* [PROMPT]
From the listing below, pull out each line that contains the word "time". Only matches in the same case count.

* [RECORD LIST]
────────────────────────────────────────

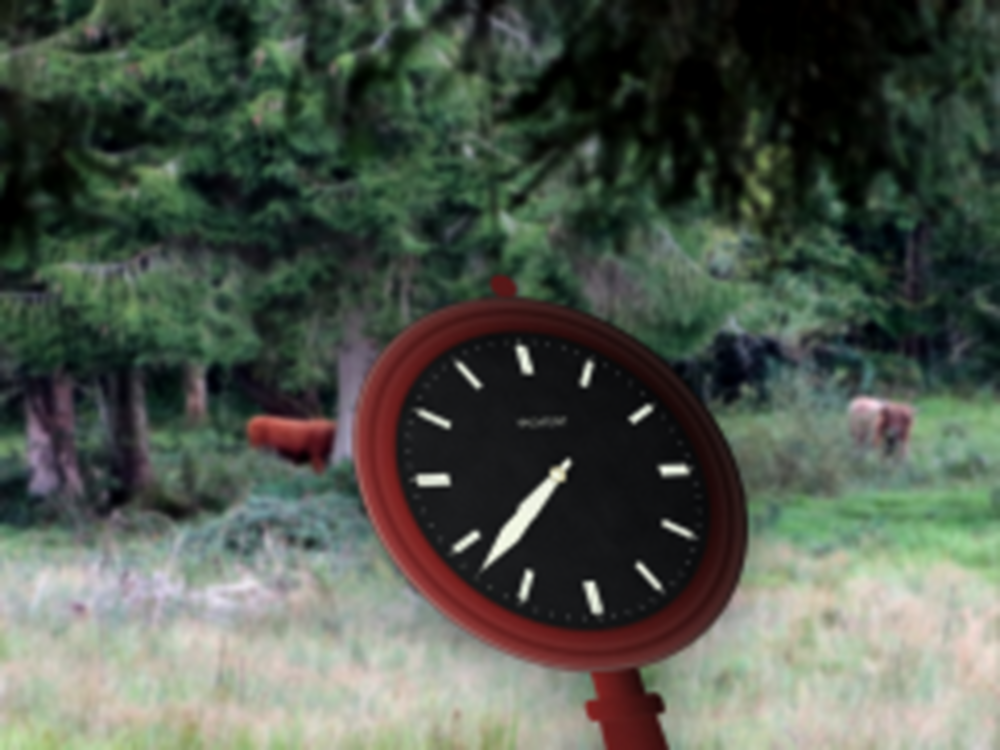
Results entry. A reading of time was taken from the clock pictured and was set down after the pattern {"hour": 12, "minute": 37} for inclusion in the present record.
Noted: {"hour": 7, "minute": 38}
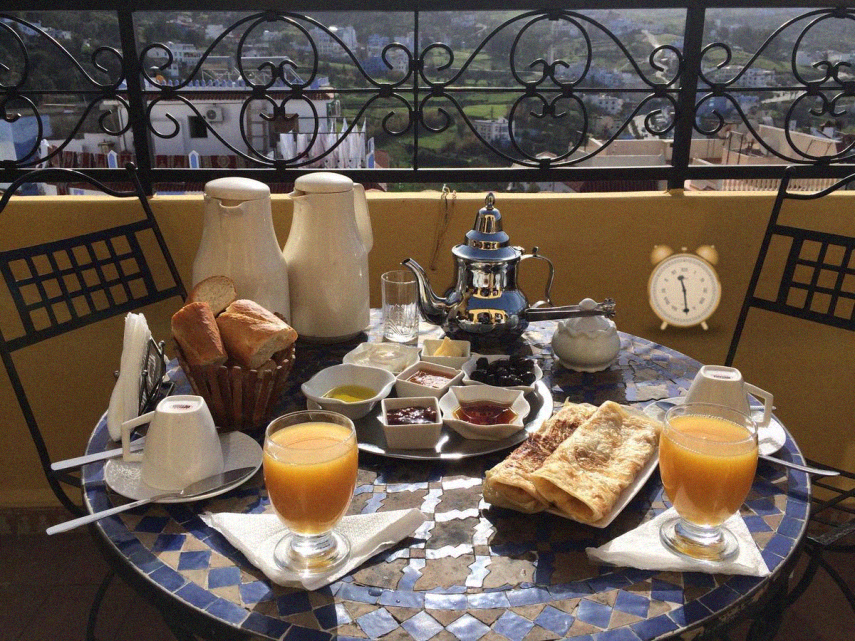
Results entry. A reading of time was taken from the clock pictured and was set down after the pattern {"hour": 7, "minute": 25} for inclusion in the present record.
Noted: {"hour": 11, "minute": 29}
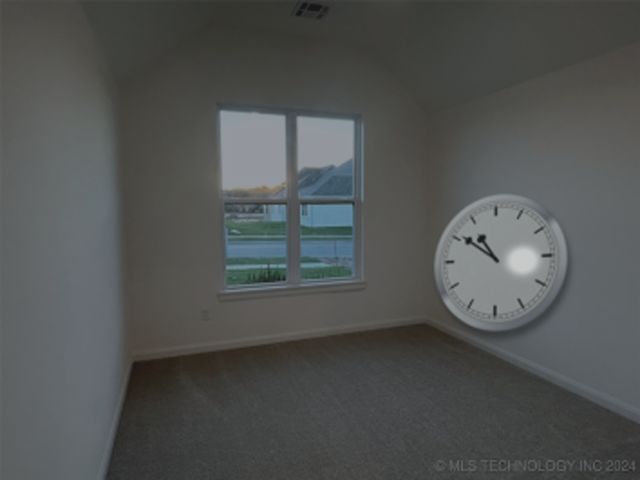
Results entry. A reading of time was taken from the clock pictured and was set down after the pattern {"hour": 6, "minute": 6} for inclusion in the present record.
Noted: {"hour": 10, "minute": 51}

────────────────────────────────────────

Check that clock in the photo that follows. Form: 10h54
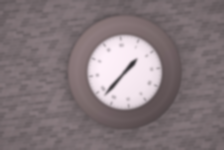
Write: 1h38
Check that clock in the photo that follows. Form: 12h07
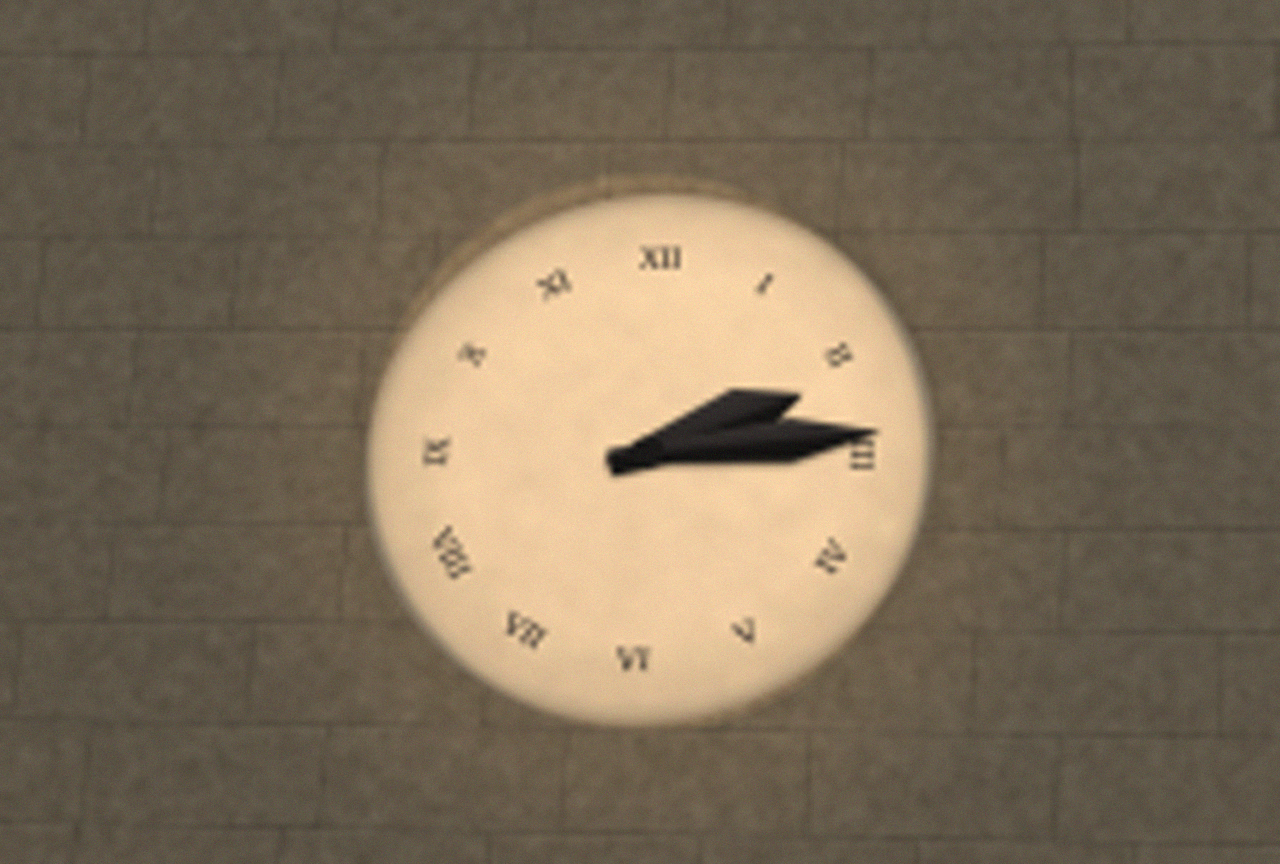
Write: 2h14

────────────────────────────────────────

* [WRITTEN SOLUTION]
Results entry. A reading of time was taken from the clock pictured and was set down after the pattern {"hour": 12, "minute": 37} for inclusion in the present record.
Results entry. A reading of time was taken from the clock pictured and was set down after the pattern {"hour": 7, "minute": 25} for inclusion in the present record.
Results entry. A reading of time was taken from the clock pictured and was set down after the pattern {"hour": 6, "minute": 6} for inclusion in the present record.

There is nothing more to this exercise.